---------- DATA PROVIDED
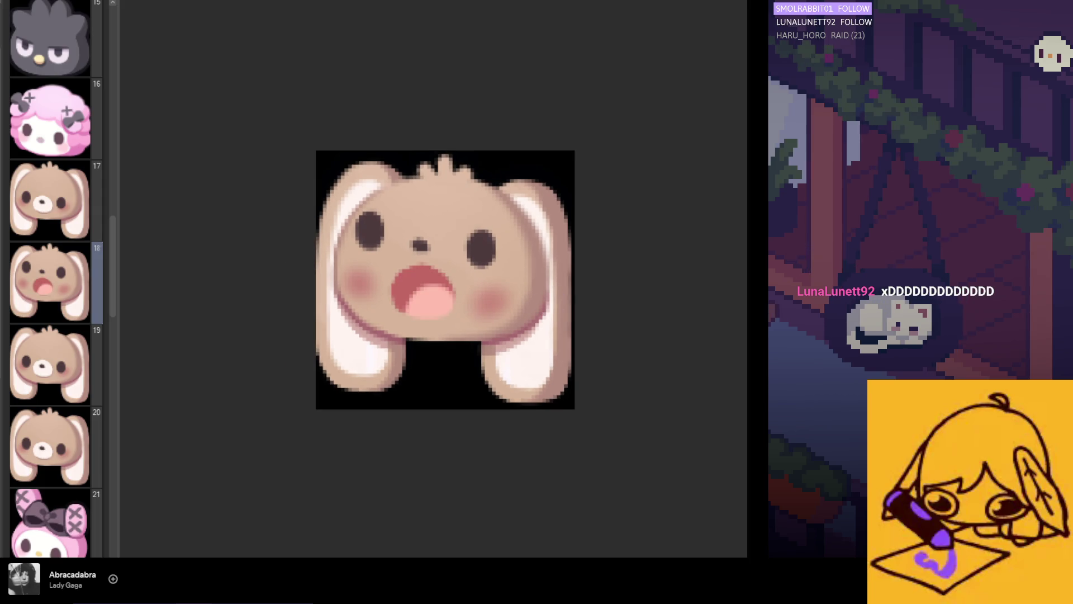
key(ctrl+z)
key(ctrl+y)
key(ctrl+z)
--------------------
---------- DATA PROVIDED
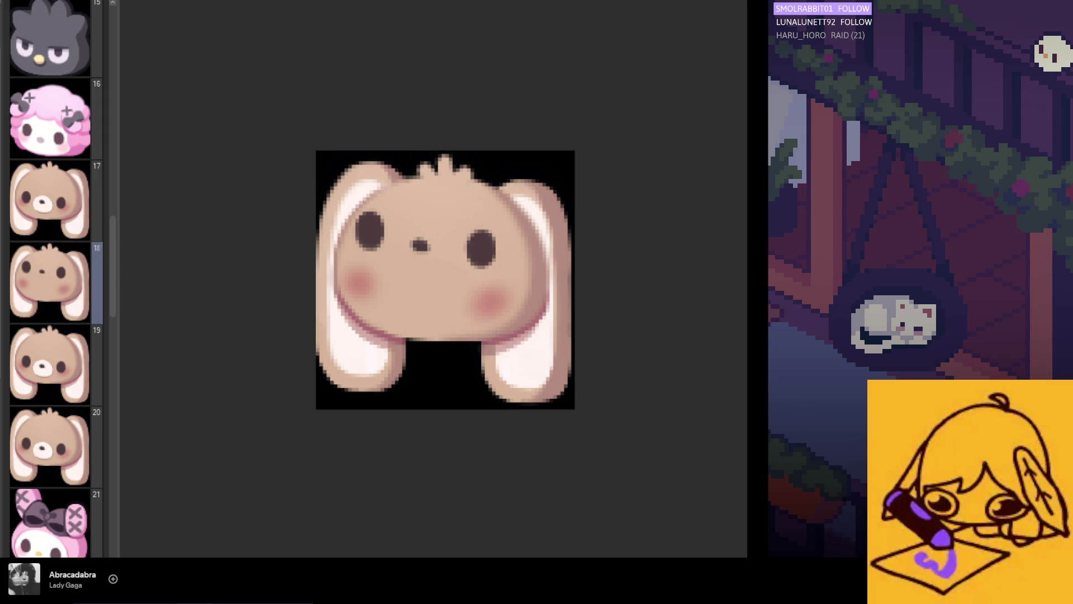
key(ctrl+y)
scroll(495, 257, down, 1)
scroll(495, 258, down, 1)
--------------------
**PROBLEM TO SOLVE**
Show every line of the listing in which the string "scroll" can be found.

**RESULT FOR THIS TASK**
scroll(495, 257, down, 1)
scroll(495, 258, down, 1)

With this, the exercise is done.